(Stored data)

= Beginning of Section =

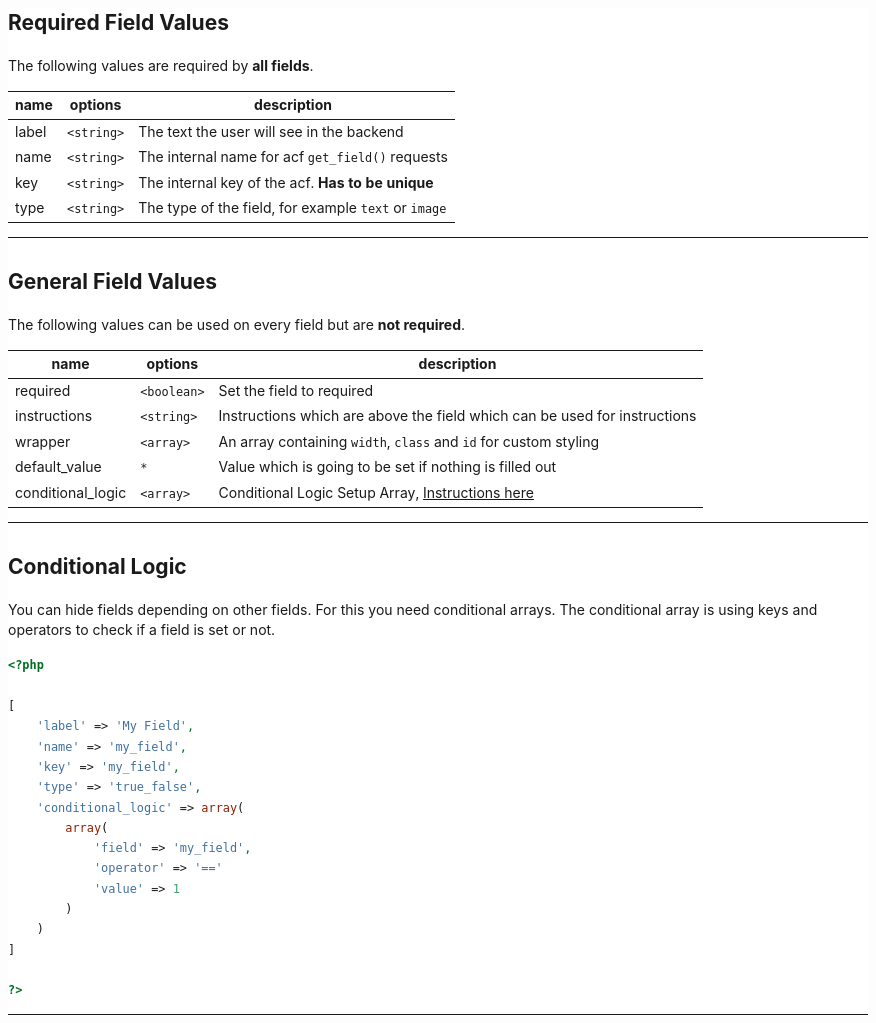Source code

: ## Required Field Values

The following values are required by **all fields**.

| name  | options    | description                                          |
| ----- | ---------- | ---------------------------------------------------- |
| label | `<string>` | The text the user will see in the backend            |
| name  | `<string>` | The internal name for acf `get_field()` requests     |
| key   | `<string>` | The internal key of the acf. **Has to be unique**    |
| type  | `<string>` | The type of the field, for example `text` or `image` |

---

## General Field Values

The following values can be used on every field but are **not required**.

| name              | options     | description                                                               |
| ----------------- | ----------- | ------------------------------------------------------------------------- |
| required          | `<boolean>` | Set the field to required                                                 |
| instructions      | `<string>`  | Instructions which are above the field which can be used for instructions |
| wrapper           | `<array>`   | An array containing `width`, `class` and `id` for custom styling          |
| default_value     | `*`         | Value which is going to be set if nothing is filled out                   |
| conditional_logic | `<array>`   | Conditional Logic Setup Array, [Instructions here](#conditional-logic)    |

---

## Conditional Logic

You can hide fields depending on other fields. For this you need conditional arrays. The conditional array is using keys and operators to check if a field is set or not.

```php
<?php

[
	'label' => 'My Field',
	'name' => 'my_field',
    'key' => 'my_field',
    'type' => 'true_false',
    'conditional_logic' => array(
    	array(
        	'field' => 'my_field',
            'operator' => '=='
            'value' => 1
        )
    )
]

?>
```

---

= End of Section =
= Beginning of Section =

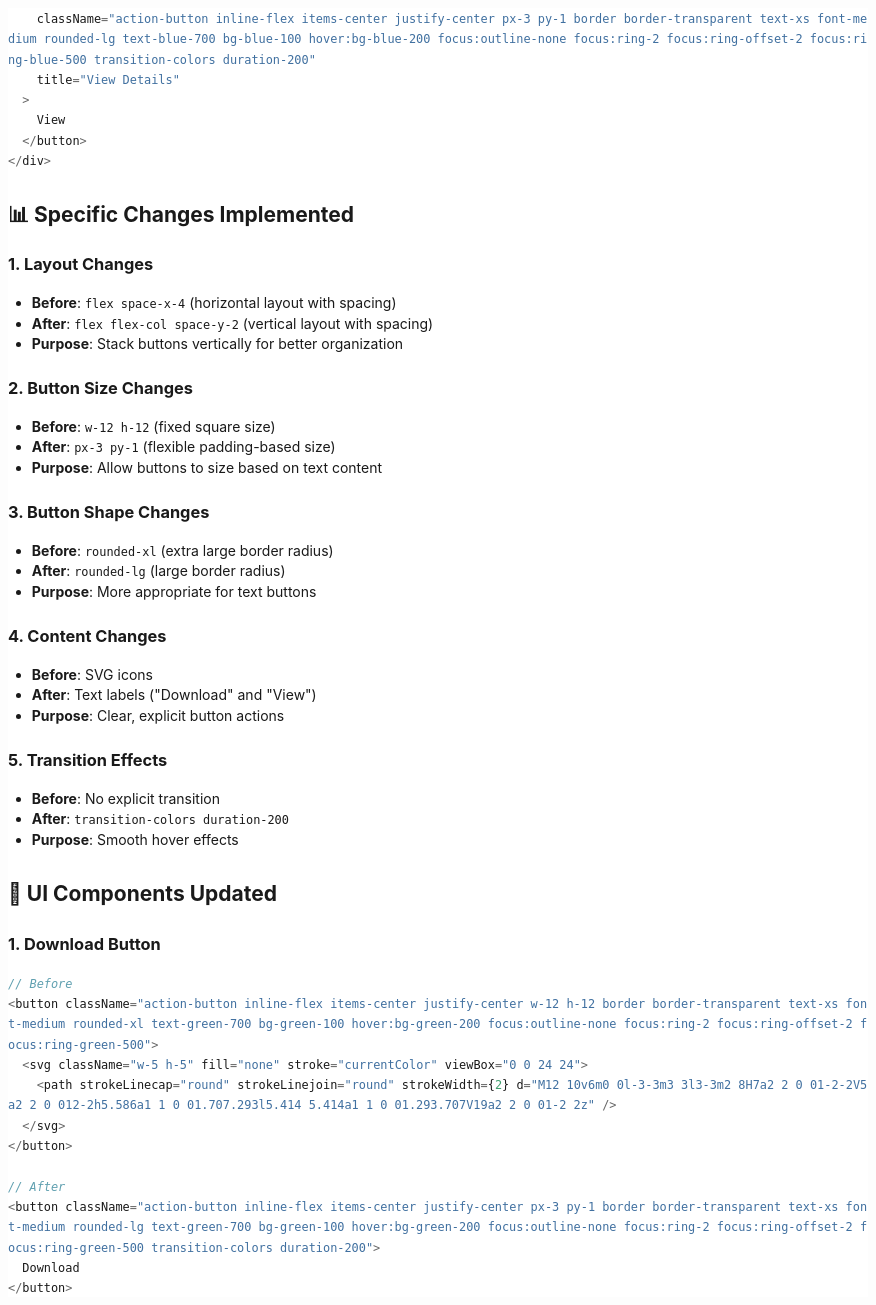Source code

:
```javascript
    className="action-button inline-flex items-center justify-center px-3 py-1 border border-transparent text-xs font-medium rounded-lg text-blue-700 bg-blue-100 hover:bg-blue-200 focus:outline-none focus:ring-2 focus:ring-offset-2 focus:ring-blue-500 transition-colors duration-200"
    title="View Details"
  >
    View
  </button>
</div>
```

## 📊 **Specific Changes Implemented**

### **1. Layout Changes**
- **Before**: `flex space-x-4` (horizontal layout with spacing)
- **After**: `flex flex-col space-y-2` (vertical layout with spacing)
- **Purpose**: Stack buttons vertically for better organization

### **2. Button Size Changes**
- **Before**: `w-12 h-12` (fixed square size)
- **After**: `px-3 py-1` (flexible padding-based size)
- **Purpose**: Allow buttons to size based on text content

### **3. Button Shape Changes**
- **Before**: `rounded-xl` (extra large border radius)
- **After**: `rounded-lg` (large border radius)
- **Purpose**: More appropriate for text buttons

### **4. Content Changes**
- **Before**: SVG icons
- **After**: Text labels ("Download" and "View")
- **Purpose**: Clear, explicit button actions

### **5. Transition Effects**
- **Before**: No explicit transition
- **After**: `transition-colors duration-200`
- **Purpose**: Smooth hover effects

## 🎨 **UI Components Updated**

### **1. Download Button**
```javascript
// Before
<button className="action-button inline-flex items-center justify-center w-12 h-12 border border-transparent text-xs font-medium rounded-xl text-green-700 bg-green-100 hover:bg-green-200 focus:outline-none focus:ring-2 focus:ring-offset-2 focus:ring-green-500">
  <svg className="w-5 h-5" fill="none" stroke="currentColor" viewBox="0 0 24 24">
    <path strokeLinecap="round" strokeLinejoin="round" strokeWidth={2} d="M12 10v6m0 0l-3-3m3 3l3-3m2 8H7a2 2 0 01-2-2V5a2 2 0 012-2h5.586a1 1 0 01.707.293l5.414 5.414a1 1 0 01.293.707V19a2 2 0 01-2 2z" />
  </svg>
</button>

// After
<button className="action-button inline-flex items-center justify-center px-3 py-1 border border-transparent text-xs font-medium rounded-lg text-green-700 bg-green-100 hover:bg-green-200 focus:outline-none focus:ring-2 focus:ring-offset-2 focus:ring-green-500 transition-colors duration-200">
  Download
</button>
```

= End of Section =

▸ **Aim of the exercise**
Find each line above that contains "Download", and copy those lines.

▸ **Answer to the exercise**
- **After**: Text labels ("Download" and "View")
### **1. Download Button**
  Download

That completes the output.